(Source text):
## BEGIN
# if you put on a hang tag, are you then responsible for the bar code too?



## booens (Aug 8, 2007)

if you put on a hang tag, are you then responsible for the bar code too?
i just want to put it on as more advertisement!


----------



## splathead (Dec 4, 2005)

There is no requirement that a hang tag has to have a bar code.


----------



## etctees (Oct 11, 2007)

Hang tags are mainly just there for the reason you mentioned - a bit of branding. It makes a shirt look a little more high-end, in my opinion.

A lot of the larger retailers add their own hang tags with barcodes on them, and you'll usually see this in stores like Myer and David Jones in Australia, where the garment has 2 or more hang tags. A lot of the fancier, up-market brands get custom-shaped hang tags, printed on really thick glossy stock, to make it look even fancier.

EDIT: Just thought I would add, since you mentioned advertising - it is important to remember that if these shirts are sold BOTH through yourself (Website, for example) and through other retailers, that advertising of anything other than the brand would usually upset the retailer. IE: You put your URL to your online store on the hang tag, it cuts out the retailer if the customer wants to buy more shirts.


----------



## Jasonda (Aug 16, 2006)

I think it's a good idea to leave a blank space on your hang tags so that the retailer can put a UPC sticker there if they want to.


----------
## END
Stored entries
## BEGIN
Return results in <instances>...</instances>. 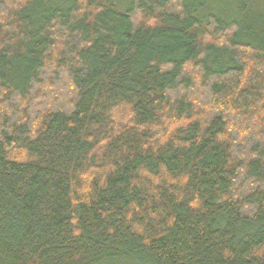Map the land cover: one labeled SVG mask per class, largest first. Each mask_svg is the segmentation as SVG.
Instances as JSON below:
<instances>
[{
	"label": "trees",
	"instance_id": "obj_1",
	"mask_svg": "<svg viewBox=\"0 0 264 264\" xmlns=\"http://www.w3.org/2000/svg\"><path fill=\"white\" fill-rule=\"evenodd\" d=\"M222 6L0 0V264H264V0Z\"/></svg>",
	"mask_w": 264,
	"mask_h": 264
},
{
	"label": "rangeland",
	"instance_id": "obj_2",
	"mask_svg": "<svg viewBox=\"0 0 264 264\" xmlns=\"http://www.w3.org/2000/svg\"><path fill=\"white\" fill-rule=\"evenodd\" d=\"M234 0H209V4L211 6L216 5V7L218 8L223 7L222 5H229V3H232ZM87 264H126L123 261H114V260H108V259H102V260H96Z\"/></svg>",
	"mask_w": 264,
	"mask_h": 264
}]
</instances>
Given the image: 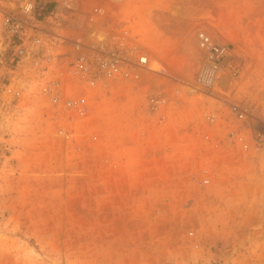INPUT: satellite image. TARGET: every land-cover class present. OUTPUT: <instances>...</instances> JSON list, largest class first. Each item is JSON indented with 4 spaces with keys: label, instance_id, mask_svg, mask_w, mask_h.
<instances>
[{
    "label": "rangeland",
    "instance_id": "obj_1",
    "mask_svg": "<svg viewBox=\"0 0 264 264\" xmlns=\"http://www.w3.org/2000/svg\"><path fill=\"white\" fill-rule=\"evenodd\" d=\"M66 2L0 0V264H264V0ZM116 25L158 72L88 88L65 62ZM198 30L237 70L212 87Z\"/></svg>",
    "mask_w": 264,
    "mask_h": 264
},
{
    "label": "built area",
    "instance_id": "obj_2",
    "mask_svg": "<svg viewBox=\"0 0 264 264\" xmlns=\"http://www.w3.org/2000/svg\"><path fill=\"white\" fill-rule=\"evenodd\" d=\"M122 0H114L120 2ZM31 4L24 7V12L29 13ZM23 22L14 19L12 31L19 32ZM110 39L101 40L87 52L79 50L66 60L67 72L78 80L84 81L88 88H109L120 81L134 80L139 73H156L157 70H149L151 64L150 55L138 41L128 35L129 30L122 25L112 28ZM196 46L201 52L203 65L202 81L208 86H215L222 78L224 71L236 73L237 70L231 64V56L227 45L216 41L206 30H198L196 33ZM76 47H79L76 44ZM18 53L23 54L22 48ZM56 105L62 103L64 108L76 115L84 116L88 110V102L85 96L65 97V90L61 81H53L49 84L48 92ZM150 111H160L165 104L163 94L154 93L146 96ZM230 113L239 120L247 116L246 110L237 103L230 104ZM164 121V117L161 118Z\"/></svg>",
    "mask_w": 264,
    "mask_h": 264
},
{
    "label": "bare ground",
    "instance_id": "obj_3",
    "mask_svg": "<svg viewBox=\"0 0 264 264\" xmlns=\"http://www.w3.org/2000/svg\"><path fill=\"white\" fill-rule=\"evenodd\" d=\"M70 1H71V0H67L66 5H68V7L71 8ZM171 12H172V11H171ZM174 16H175V15H174ZM98 39H99V41H101V40L105 39V37H103V36H98ZM149 70H151L150 66H149Z\"/></svg>",
    "mask_w": 264,
    "mask_h": 264
}]
</instances>
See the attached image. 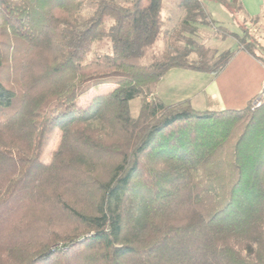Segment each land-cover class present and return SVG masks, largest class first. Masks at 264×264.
<instances>
[{"label": "trees", "instance_id": "1", "mask_svg": "<svg viewBox=\"0 0 264 264\" xmlns=\"http://www.w3.org/2000/svg\"><path fill=\"white\" fill-rule=\"evenodd\" d=\"M206 1L181 0L185 47L146 65L174 40L164 0H102L84 20L78 0H0V264H264L261 80L242 109L149 101L173 69L218 75L253 57L238 43L209 65L198 30L236 35ZM95 44L108 53L86 63Z\"/></svg>", "mask_w": 264, "mask_h": 264}, {"label": "rangeland", "instance_id": "2", "mask_svg": "<svg viewBox=\"0 0 264 264\" xmlns=\"http://www.w3.org/2000/svg\"><path fill=\"white\" fill-rule=\"evenodd\" d=\"M81 4L80 19L84 20L91 17L100 1L102 0H78ZM110 1V0H106ZM204 0H202L203 2ZM245 1V0H244ZM253 3L250 4L249 10L244 8V11H239V8L236 7V18L235 20L231 17L227 9L224 10V7L218 3H214L211 0H207V6L210 14H213V19L216 22V27H224L231 33L235 34L233 37H229L225 40L224 34L221 31H216L210 25L201 27L198 30V36H195V41L199 42V38H205L206 48L210 49L207 61L209 65L212 66L215 60H212L213 53L217 52V57L221 54L230 51L239 49L238 43H240L241 50L244 48L249 49L253 53V61L248 55L240 53L237 59L231 62L222 73L217 74H208V73H198L200 77L195 78V107L194 109L198 111H221L225 109H242L247 103V99L257 88V84L262 78V73H264V3L262 0H251ZM122 2V0H118ZM177 2L181 0H164L163 2V14L168 15L173 19V35L174 40L166 43L165 41L158 42L151 54L145 59V64L150 65L154 60H159L165 55L177 54L183 50L185 47L186 41L182 38L180 33H183L185 27L184 20L185 14L183 11H180L177 7ZM258 15L259 18L250 19V14ZM251 14V15H252ZM208 24H210L208 22ZM207 24V25H208ZM203 28H208L203 30ZM177 39V41H175ZM203 41V40H202ZM108 46H101L95 44L86 57V63L93 62L99 57L108 53ZM216 57V59H217ZM191 60L198 61L196 55H192ZM219 58V57H218ZM215 65V64H214ZM198 76V75H197ZM196 76V77H197ZM181 80L180 77L168 73L161 79L158 83L154 94L158 93L160 90L163 92L175 93V84ZM214 80L217 81L215 84H210L208 89L199 93V87L204 86L206 83H211ZM115 88L114 85H104L99 88H93L89 93L81 97L77 104L80 107L86 108L92 99L96 96L105 95L111 92ZM158 88V89H157ZM264 89V84L262 85L261 92ZM179 93V92H178ZM181 94V93H179ZM261 94V93H260ZM257 96L252 101V105L256 103L257 99L260 98ZM158 97V95H157ZM170 97V96H167ZM176 96L170 99L169 101L174 100ZM154 96L149 98V101H152ZM177 99V98H176ZM191 102V101H190ZM192 104V103H191ZM141 107V99L137 98L130 102V111L133 118H138ZM60 142V133L57 132L53 141L46 148L44 155L41 158V161L45 164H48L52 161L53 156L56 152V149Z\"/></svg>", "mask_w": 264, "mask_h": 264}, {"label": "crops", "instance_id": "3", "mask_svg": "<svg viewBox=\"0 0 264 264\" xmlns=\"http://www.w3.org/2000/svg\"><path fill=\"white\" fill-rule=\"evenodd\" d=\"M238 1H239V3L241 4V6L243 8L242 12L244 11V8L249 10L250 4L253 3L251 0H245V1L244 0H238ZM263 3H264V0H262V4ZM178 6H179V2H177V7ZM178 9H179V7H178ZM225 9L226 8H224V10ZM227 12H229V11L227 10ZM162 14H163V8H162ZM229 14L235 20V18L233 17V15L230 12H229ZM251 14H250V19L259 18L258 15L256 16L255 14H252V15ZM164 16L165 17H170L168 15H164ZM212 17H213V14H212ZM172 21H173V19H172ZM205 29H208V28H203V30H205ZM198 41L203 43V44H206L204 37H201V39L199 38ZM239 54H240V52L238 53V55ZM249 58L251 60H249L248 62L251 63L250 61H253V59L251 57H249ZM168 73H172V74H174V75H176V76L181 78V80L179 82H176V84H175L176 85L175 86L176 92L173 93V94L169 93V92H163L162 93L159 90L157 94L156 93L154 94V98L158 99L159 101L163 102L165 105H168V106L175 105V104L184 102L186 100H189V101H191L192 105L195 107V97H193V95L191 93H193L194 96H195V89L197 88L195 86V78L200 77L199 74H198L199 72H196V71H193V70H189V69H173V70L169 71ZM168 73H167V75H168ZM261 75H262V78H260V80H261V87H262V85L264 84V79H263L264 78V73H262ZM212 83L215 84V83H217V81L214 80L211 83H206L204 86L202 85L201 87H199V93L205 92L208 89V86H210V84H212ZM178 92L181 93V94H179ZM157 95H158V97H157ZM167 96H170V97H167ZM173 96H176L177 99L175 98L174 100H177V101H172V100L169 101L170 99H166V98H172Z\"/></svg>", "mask_w": 264, "mask_h": 264}, {"label": "built area", "instance_id": "4", "mask_svg": "<svg viewBox=\"0 0 264 264\" xmlns=\"http://www.w3.org/2000/svg\"><path fill=\"white\" fill-rule=\"evenodd\" d=\"M198 1H202V0H198ZM263 98H264V89H263V91H262L261 94H260V98L257 99V101H256L255 104H259V101H260L261 99H263Z\"/></svg>", "mask_w": 264, "mask_h": 264}]
</instances>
## END
(Problem A): Rewrite the stretch of the hang tag thread from "## booens (Aug" through "(Dec 4, 2005)", changing "bar code" to "UPC label".
(Problem B):
Using the hang tag thread, answer these:
(i) What does splathead say about whether a hang tag needs a bar code?
(ii) In which country are the Myer and David Jones stores that etctees mentions?
(iii) What does Jasonda suggest leaving on hang tags?

(Full solution A):
## booens (Aug 8, 2007)

if you put on a hang tag, are you then responsible for the UPC label too?
i just want to put it on as more advertisement!


----------



## splathead (Dec 4, 2005)

(Full solution B):
(i) There is no requirement that a hang tag has to have a bar code.
(ii) Australia.
(iii) A blank space, so the retailer can put a UPC sticker there if they want to.